Now the bubbles are starting to pop. All financial press report that hedge, mutual, pension, and index funds are trying to extricate themselves gradually from the “leveraged debt” and “junk bond” bubbles, fearing their crash. The chameleon of financial columnists, Ambrose Evans-Pritchard, in “Oil and gas company debt soars to danger levels,” Aug. 11, trashes even the “energy sector” which was supposedly lighting our way out of recession:

“The world’s leading oil and gas companies are taking on debt and selling assets on an unprecedented scale to cover a shortfall in cash, calling into question the long-term viability of large parts of the industry. The US Energy Information Administration (EIA) said a review of 127 companies across the globe found that they had increased net debt by $106bn in the year to March.... Such a shortfall typically happens only in or just after recessions. For it to occur five years into an economic expansion points to a deep malaise.”
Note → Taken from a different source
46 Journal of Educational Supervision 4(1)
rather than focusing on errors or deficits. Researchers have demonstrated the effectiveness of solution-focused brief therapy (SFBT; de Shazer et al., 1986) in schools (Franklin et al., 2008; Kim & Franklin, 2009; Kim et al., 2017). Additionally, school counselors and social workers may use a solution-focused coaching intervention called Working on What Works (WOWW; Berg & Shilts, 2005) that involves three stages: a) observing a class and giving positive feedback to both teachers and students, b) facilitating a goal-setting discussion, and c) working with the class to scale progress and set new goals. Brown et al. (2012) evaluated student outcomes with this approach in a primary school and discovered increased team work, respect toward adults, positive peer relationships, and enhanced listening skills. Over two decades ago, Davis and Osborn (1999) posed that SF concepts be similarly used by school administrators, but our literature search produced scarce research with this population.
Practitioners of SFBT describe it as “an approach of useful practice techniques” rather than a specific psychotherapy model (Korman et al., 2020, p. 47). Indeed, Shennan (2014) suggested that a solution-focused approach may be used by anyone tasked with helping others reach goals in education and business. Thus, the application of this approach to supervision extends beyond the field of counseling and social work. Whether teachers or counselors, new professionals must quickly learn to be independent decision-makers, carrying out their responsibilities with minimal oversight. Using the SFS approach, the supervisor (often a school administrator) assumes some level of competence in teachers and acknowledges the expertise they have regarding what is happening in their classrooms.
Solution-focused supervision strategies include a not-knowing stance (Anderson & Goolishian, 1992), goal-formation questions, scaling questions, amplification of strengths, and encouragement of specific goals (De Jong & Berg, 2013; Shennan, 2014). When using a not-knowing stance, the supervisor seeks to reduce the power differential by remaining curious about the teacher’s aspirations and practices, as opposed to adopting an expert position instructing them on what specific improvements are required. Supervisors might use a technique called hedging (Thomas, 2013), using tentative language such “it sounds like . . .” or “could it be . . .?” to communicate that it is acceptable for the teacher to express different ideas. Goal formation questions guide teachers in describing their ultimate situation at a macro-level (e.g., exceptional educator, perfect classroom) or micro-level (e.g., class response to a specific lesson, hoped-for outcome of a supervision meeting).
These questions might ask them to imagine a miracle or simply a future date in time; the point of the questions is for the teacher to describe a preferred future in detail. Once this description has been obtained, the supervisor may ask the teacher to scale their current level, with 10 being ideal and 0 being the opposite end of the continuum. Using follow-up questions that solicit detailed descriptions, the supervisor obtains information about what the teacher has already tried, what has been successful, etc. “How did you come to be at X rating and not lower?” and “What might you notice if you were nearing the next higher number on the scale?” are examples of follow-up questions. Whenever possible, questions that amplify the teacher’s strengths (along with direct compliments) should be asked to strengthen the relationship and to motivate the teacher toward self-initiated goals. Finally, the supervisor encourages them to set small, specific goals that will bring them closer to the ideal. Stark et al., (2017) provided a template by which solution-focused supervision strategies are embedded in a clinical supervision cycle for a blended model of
And how are the funds trying to “exit” from the credit markets they fear are about to crash? By buying into financial derivatives indices betting on the same credit markets! The derivatives monster-bubble keeps expanding; estimates now made by Goldman Sachs research of the size of the OTC derivatives market as of the end of June, put the nominal value at $745 trillion, another 5% jump in three months. Both JPMorgan Chase and Goldman have introduced new types of credit derivatives called “global total-return swaps” which are essentially derivative bets on indices of derivatives! As Bloomberg described it Aug. 12, “Derivatives that helped inflate the 2007 credit bubble are being remade for a new generation”—of losers.

Anything but invest in productivity and creativity.